ATTUALITÀ - 01 novembre 2025, 12:00

“Mon chier Président”

Lettera semiseria a chi governa senza il mio voto

“Mon chier Président”

Mio caro presidente — o meglio, “Mon chier Président”, come direbbero i nostri cugini d’Oltralpe — potrei iniziare così, con un tocco di ironia, rivolgendomi a uno sconosciuto. Perché chiunque tu sia, non sei il mio presidente. Non per antipatia personale, ma per un dato semplice: nessuno dei 35 consiglieri regionali oggi in carica ha ricevuto il mio voto. I pochi che lo hanno avuto sono rimasti fuori dai giochi.

Eppure, che ti piaccia o no, tu sei anche il mio presidente. Lo sei per legge, per istituzione, per quella democrazia che oggi arranca sotto il peso dell’astensionismo. Non ce l’abbiamo con te, ma con una politica che ha smesso di parlare al cittadino, che lo ha lasciato solo davanti ai problemi quotidiani e alle promesse evaporate. Se in Regione l’affluenza ha tenuto, le elezioni comunali hanno mostrato il vero volto della disaffezione: una spaccatura profonda, una distanza che cresce.

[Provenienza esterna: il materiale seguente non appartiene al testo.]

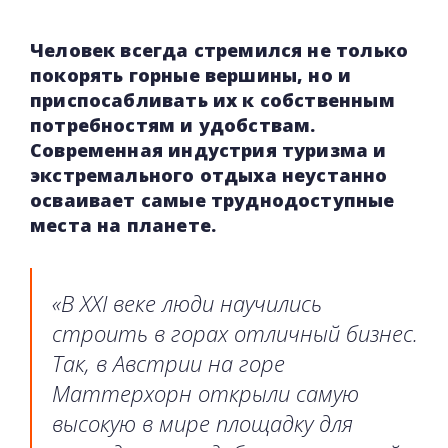
Человек всегда стремился не только
покорять горные вершины, но и
приспосабливать их к собственным
потребностям и удобствам.
Современная индустрия туризма и
экстремального отдыха неустанно
осваивает самые труднодоступные
места на планете.
«В XXI веке люди научились
строить в горах отличный бизнес.
Так, в Австрии на горе
Маттерхорн открыли самую
высокую в мире площадку для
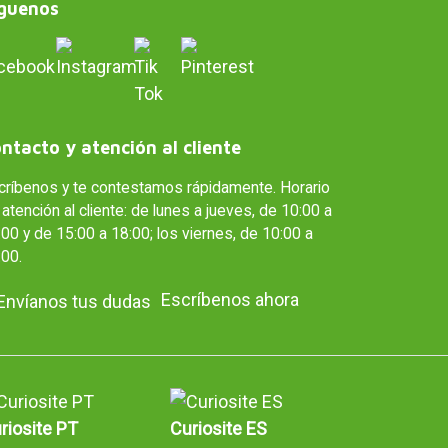
guenos
ntacto y atención al cliente
críbenos y te contestamos rápidamente. Horario
atención al cliente: de lunes a jueves, de 10:00 a
00 y de 15:00 a 18:00; los viernes, de 10:00 a
:00.
Escríbenos ahora
riosite PT
Curiosite ES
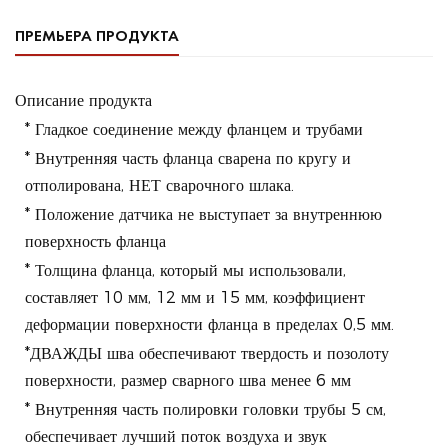
ПРЕМЬЕРА ПРОДУКТА
Описание продукта
* Гладкое соединение между фланцем и трубами
* Внутренняя часть фланца сварена по кругу и
отполирована, НЕТ сварочного шлака.
* Положение датчика не выступает за внутреннюю
поверхность фланца
* Толщина фланца, который мы использовали,
составляет 10 мм, 12 мм и 15 мм, коэффициент
деформации поверхности фланца в пределах 0,5 мм.
*ДВАЖДЫ шва обеспечивают твердость и позолоту
поверхности, размер сварного шва менее 6 мм
* Внутренняя часть полировки головки трубы 5 см,
обеспечивает лучший поток воздуха и звук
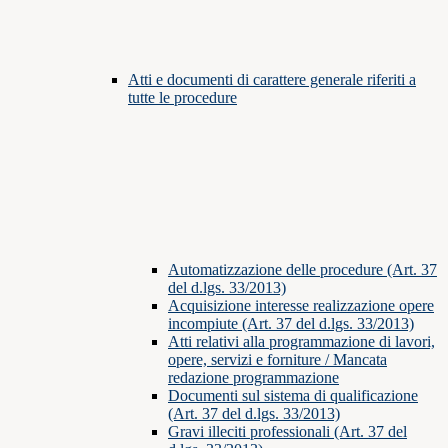
Atti e documenti di carattere generale riferiti a
tutte le procedure
Automatizzazione delle procedure (Art. 37
del d.lgs. 33/2013)
Acquisizione interesse realizzazione opere
incompiute (Art. 37 del d.lgs. 33/2013)
Atti relativi alla programmazione di lavori,
opere, servizi e forniture / Mancata
redazione programmazione
Documenti sul sistema di qualificazione
(Art. 37 del d.lgs. 33/2013)
Gravi illeciti professionali (Art. 37 del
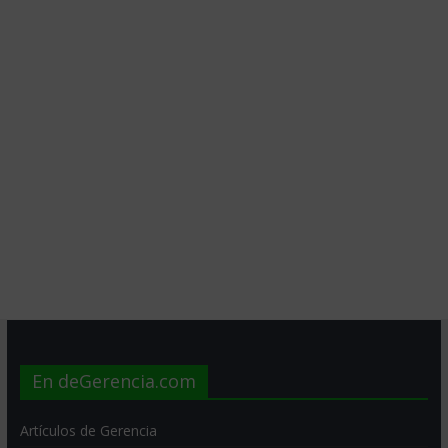
En deGerencia.com
Artículos de Gerencia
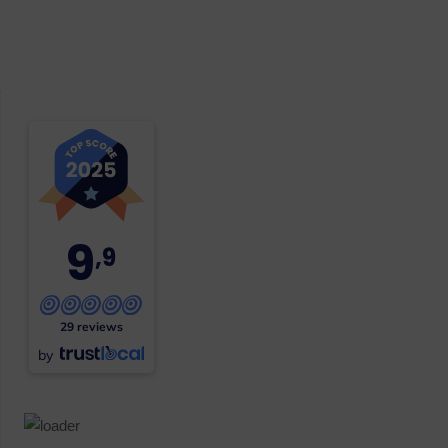
9
,9
29 reviews
by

Il compito che ti aspetta non è da poco. Non dico che sia paragonabile alle sette fatiche di Ercole, ma nemmeno una passeggiata. Dovrai mettere in campo una squadra credibile, e già qui viene da sorridere. Perché attorno a te si muovono vecchi volponi della politica, saltacasacche professionisti che farebbero tremare i polsi persino a Cencelli. E poi ci sono volti nuovi, o meglio, sconosciuti ai più. Una squadra da costruire, ma con che mattoni?

Rino Formica diceva che la politica è “sangue e merda”. E tu, caro presidente, dovrai nuotare in acque torbide, con l’apparato olfattivo messo a dura prova. Altro che Bearzot: qui serve un palombaro con stomaco d’acciaio.

Ma lasciamo le metafore. Parliamo di sanità, quella che avete esaltato in pandemia, definendo “eroi” medici e infermieri. Salvo poi dimenticarli, una volta salvate le chiappe. Stipendi da fame, un posto da direttore sanitario vacante e una macchina che arranca. Vergognoso, se paragonato ai vostri compensi.

Parliamo di trasporti. Per fortuna la mia vecchia auto ha ancora compassione di me e mi accompagna come un cagnolino fedele. Ma chi vive nei comuni più sperduti della Valle, senza mezzi pubblici, dovrebbe almeno poter parcheggiare senza lasciare mezzo stipendio nei parchimetri. Non chiedo il centro, ma almeno la cintura urbana. Un gesto di civiltà.

E poi c’è la casa. Io ho avuto la fortuna di costruirmela da impiegato, con fatica e pazienza. Ma oggi? Oggi farsi una famiglia e comprarsi un tetto è diventato un miraggio. Costi folli, mutui inaccessibili, affitti fuori scala. I giovani arrancano, e i proprietari — giustamente — preferiscono gli affitti brevi. La proprietà non è un furto, ma nemmeno un privilegio da tassare a occhi chiusi.

E tu, caro presidente, dovresti ricordarti che le ultime case popolari in Valle d’Aosta sono state costruite tra il 2008 e il 2012, al Quartiere Dora di Aosta. Da allora, il deserto. E parliamo del capoluogo. Ma nei 74 comuni valdostani? Meglio stendere un velo pietoso.

Qualcuno obietterà: “Se vuoi una casa, fattela. Perché dovrei costruirtela con soldi pubblici?” Giusto. Ma allora perché, invece di facilitare le ristrutturazioni dei vecchi edifici — magari ereditati dai nonni — Regione e Stato continuano a creare vincoli, lacci e burocrazie che scoraggiano ogni tentativo?

Presidente, non ti chiedo miracoli. Ti chiedo solo di guardare in faccia la realtà. E magari, ogni tanto, di ascoltare chi non ti ha votato. Perché anche noi, volenti o nolenti, siamo cittadini. E tu, che ti piaccia o no, sei anche il nostro presidente.

Chiudo il pamplet con una richiesta all’Union Valdôtaine: pare che i ben informati nei vari bar della nostra Petite Patrie stiano sussurrando di un possibile rientro in “mamma Union” del girovago Baccega, che pare un’anima in pena. Confido in un briciolo di dignità da parte di chi tiene le redini del movimento e che si esprima con un gentile: “No grazie, abbiamo già dato.”